> **EXERCISE**: From the records that follow, pull out every line containing the string "años" and copy each of those lines in full.

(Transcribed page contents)
+===+
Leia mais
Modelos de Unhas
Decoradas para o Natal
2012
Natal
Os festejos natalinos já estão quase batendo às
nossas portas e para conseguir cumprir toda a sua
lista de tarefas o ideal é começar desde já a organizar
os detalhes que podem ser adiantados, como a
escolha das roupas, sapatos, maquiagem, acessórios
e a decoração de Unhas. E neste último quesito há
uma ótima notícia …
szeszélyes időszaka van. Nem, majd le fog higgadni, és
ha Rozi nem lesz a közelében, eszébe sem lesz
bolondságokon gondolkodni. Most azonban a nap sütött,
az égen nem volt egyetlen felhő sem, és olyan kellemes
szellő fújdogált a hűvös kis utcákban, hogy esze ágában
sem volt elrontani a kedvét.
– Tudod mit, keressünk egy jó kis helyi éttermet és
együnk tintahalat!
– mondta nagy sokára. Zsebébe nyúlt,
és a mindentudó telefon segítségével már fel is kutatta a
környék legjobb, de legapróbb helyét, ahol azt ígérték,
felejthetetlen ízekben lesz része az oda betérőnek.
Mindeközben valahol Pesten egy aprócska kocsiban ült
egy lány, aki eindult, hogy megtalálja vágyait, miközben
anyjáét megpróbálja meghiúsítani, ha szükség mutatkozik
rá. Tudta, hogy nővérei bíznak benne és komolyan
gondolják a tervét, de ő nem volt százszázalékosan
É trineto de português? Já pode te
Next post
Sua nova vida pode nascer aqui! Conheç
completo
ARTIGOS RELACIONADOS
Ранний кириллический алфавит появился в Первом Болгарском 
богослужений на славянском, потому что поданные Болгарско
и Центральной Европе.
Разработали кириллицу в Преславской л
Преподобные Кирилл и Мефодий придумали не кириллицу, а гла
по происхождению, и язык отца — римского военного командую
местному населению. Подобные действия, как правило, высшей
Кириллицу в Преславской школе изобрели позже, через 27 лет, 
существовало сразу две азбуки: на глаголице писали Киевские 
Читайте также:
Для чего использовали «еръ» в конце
+===+
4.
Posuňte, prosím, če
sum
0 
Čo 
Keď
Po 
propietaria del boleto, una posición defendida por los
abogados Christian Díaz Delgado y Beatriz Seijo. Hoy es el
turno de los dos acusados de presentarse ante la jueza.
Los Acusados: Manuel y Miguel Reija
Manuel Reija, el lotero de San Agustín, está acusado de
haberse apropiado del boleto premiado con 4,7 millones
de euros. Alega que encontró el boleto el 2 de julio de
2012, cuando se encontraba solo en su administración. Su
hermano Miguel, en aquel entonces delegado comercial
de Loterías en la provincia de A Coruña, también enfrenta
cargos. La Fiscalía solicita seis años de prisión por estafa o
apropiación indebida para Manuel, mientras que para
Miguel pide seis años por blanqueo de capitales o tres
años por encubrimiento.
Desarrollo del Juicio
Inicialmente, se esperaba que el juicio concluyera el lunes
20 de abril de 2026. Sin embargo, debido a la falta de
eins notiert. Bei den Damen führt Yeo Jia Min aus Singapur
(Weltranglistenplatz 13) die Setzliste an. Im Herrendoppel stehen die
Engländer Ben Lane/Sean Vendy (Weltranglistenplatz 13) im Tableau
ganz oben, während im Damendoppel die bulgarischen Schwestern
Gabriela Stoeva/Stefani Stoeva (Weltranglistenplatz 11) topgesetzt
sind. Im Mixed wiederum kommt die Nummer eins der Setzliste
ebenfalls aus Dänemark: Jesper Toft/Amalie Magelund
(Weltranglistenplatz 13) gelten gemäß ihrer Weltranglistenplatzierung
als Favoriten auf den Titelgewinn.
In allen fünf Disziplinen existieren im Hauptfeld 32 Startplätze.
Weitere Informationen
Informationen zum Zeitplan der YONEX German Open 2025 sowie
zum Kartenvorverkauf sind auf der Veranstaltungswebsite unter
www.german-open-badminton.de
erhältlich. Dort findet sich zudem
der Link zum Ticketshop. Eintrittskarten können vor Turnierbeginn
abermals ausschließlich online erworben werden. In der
+===+
> **TASK RESPONSE**:
cargos. La Fiscalía solicita seis años de prisión por estafa o
Miguel pide seis años por blanqueo de capitales o tres
años por encubrimiento.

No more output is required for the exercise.